Copy out the lines beginning with the one that contains "Which of these" and ending with the last line below, exactly as they stand. Pictures are not copied.

START Record excerpts

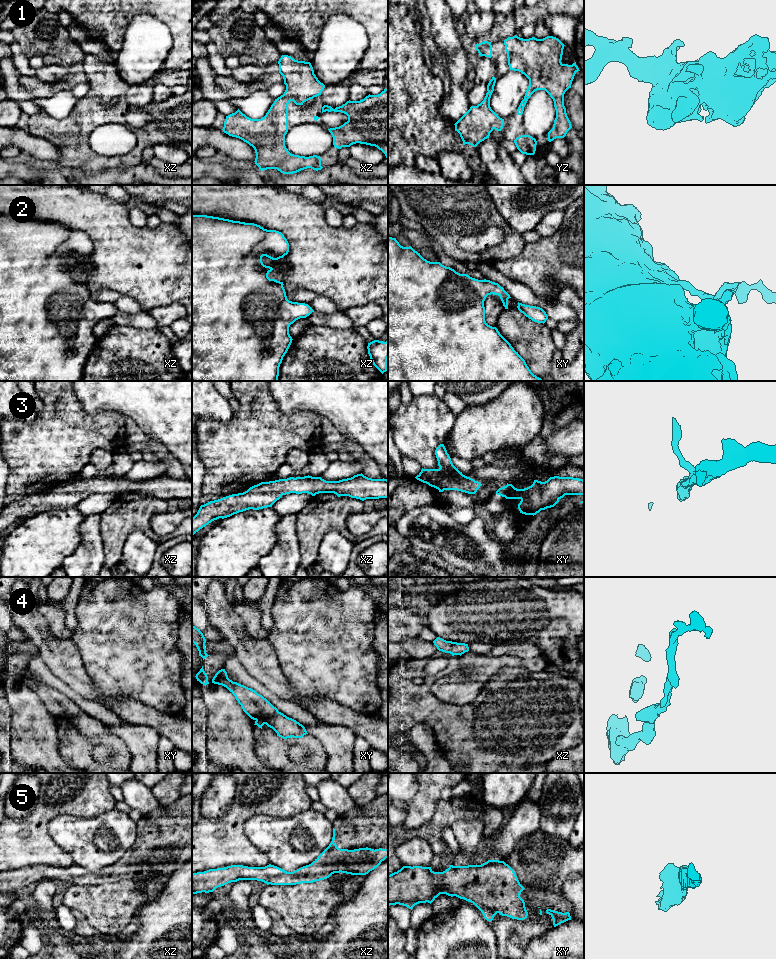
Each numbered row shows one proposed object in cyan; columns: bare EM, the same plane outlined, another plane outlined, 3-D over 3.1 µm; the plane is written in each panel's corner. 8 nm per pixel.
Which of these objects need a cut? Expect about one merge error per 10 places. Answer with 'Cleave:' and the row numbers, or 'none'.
Cleave: none

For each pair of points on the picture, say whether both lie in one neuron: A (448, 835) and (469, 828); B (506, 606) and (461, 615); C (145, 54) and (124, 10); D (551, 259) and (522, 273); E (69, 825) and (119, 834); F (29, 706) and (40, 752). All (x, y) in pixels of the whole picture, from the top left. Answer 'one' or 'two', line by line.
A: two
B: one
C: two
D: one
E: one
F: one

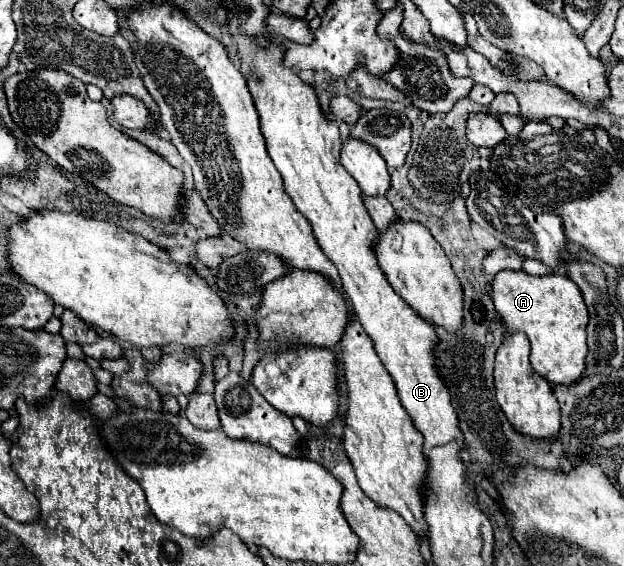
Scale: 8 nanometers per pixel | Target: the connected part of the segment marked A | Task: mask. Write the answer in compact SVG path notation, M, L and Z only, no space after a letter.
M503 270L493 282L493 304L509 332L525 332L531 342L531 366L549 384L577 384L585 372L587 356L587 324L589 312L585 308L581 290L563 274L531 276L527 272Z

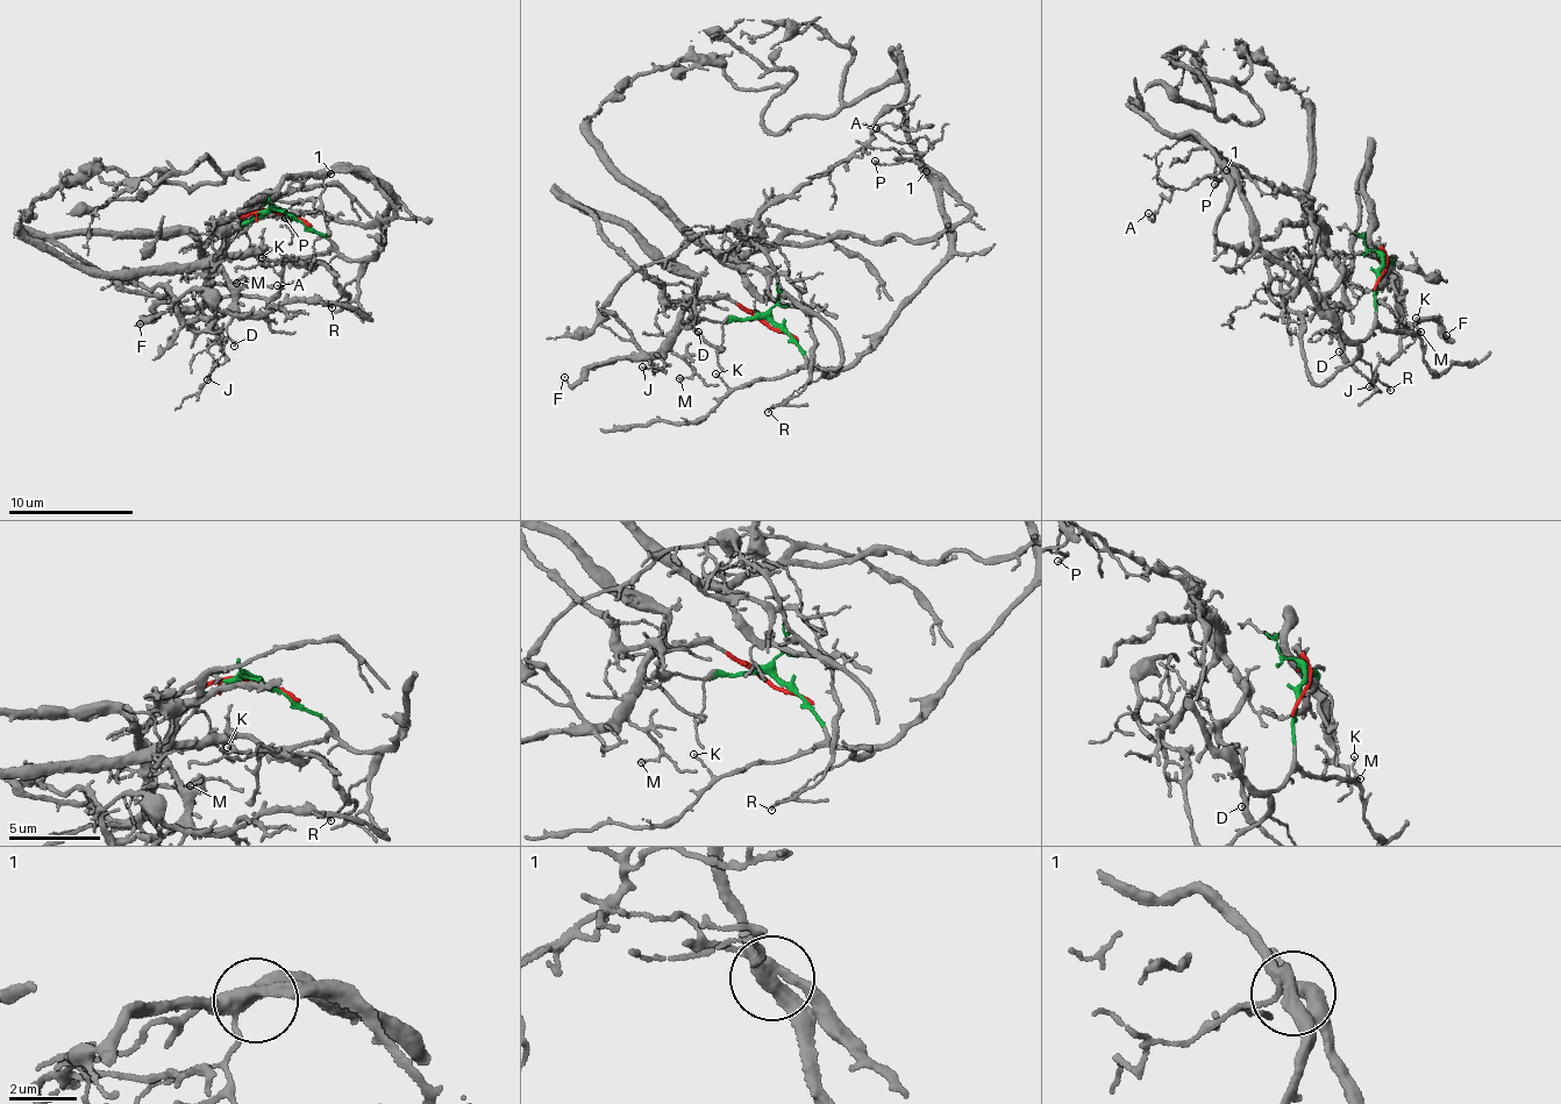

END Record excerpts

Response:
Which of these objects need a cut? Expect about one merge error per 10 places. Answer with 'Cleave:' and the row numbers, or 'none'.
Cleave: none

For each pair of points on the picture, say whether both lie in one neuron: A (448, 835) and (469, 828); B (506, 606) and (461, 615); C (145, 54) and (124, 10); D (551, 259) and (522, 273); E (69, 825) and (119, 834); F (29, 706) and (40, 752). All (x, y) in pixels of the whole picture, from the top left. Answer 'one' or 'two', line by line.
A: two
B: one
C: two
D: one
E: one
F: one

Scale: 8 nanometers per pixel | Target: the connected part of the segment marked A | Task: mask. Write the answer in compact SVG path notation, M, L and Z only, no space after a letter.
M503 270L493 282L493 304L509 332L525 332L531 342L531 366L549 384L577 384L585 372L587 356L587 324L589 312L585 308L581 290L563 274L531 276L527 272Z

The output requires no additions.